Subgroup analysis for the association between Lp(a) levels and mRS ≥3 at 3 months
Among all the subgroup detection indexes, only the variable Lp-PLA2 was associated with both Lp(a) levels and functional outcomes of stroke (Table 3). We then used Lp-PLA2 for subgroup analysis to further evaluate the relationship between Lp(a) levels and functional outcomes of stroke assessed using mRS ≥3 at 3 months.
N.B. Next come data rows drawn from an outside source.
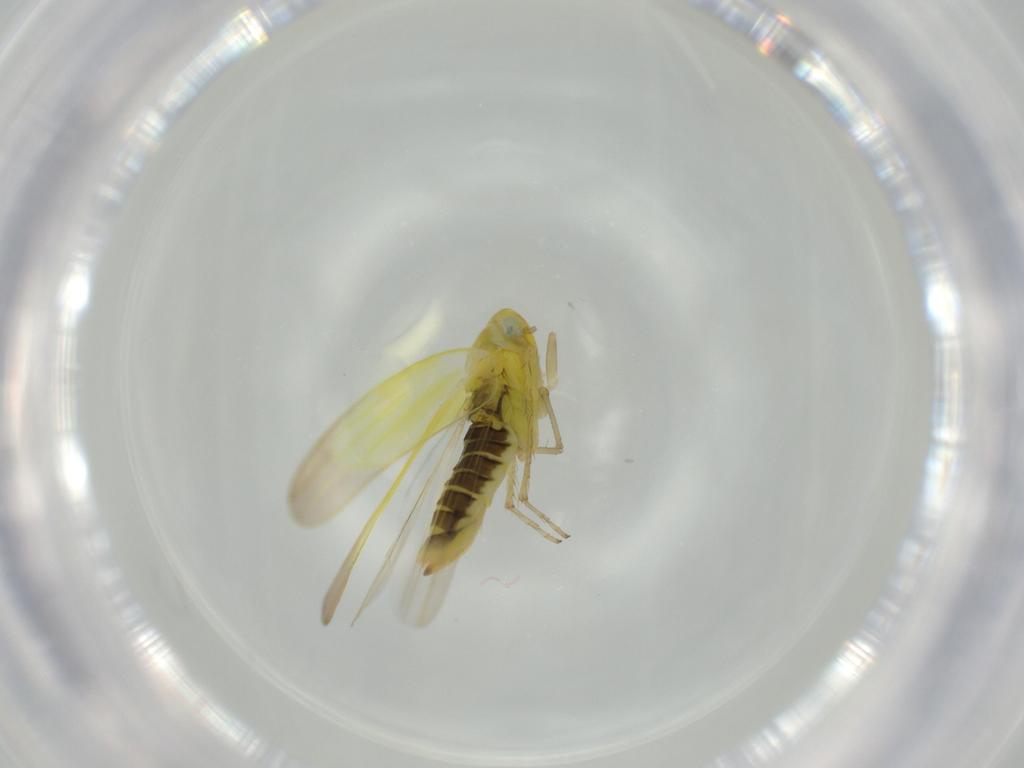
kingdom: Animalia
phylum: Arthropoda
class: Insecta
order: Hemiptera
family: Cicadellidae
Concurrent assessment of Lp(a) levels and Lp-PLA2 on stroke outcomes
Table 4 shows concurrent analysis stratifying Lp(a) and Lp-PLA2 into low vs. high levels (<median value vs. ≥median value). Good outcomes were observed among patients with Lp(a) low/ Lp-PLA2 low group, whereas poor outcomes were observed among patients with Lp(a) high/ Lp-PLA2 high group.
Sensitivity analysis
Association between the levels of Lp(a) and outcomes at 3 months after removing patients with recurrent stroke and TIA
To rule out the effect of recurrence and TIA on the association between the levels of Lp(a) and outcomes at 3 months, we excluded the 3 months recurrent stroke and TIA population for further analysis. As shown in Table S2, in the unadjusted model, elevated levels of Lp(a) were positively correlated with the poor clinical outcomes of stroke as evaluated by mRS score ≥ 3 at 3 months. After adjustment for age, sex, BMI, FPG, LDL-C, HDL-C, TG, hsCRP, Lp-PLA2, TOAST subtype, and NIHSS score at admission, similar results were observed. Elevated levels of Lp(a) were positively correlated with the poor clinical outcomes of stroke as evaluated by mRS score ≥ 3 at 3 months.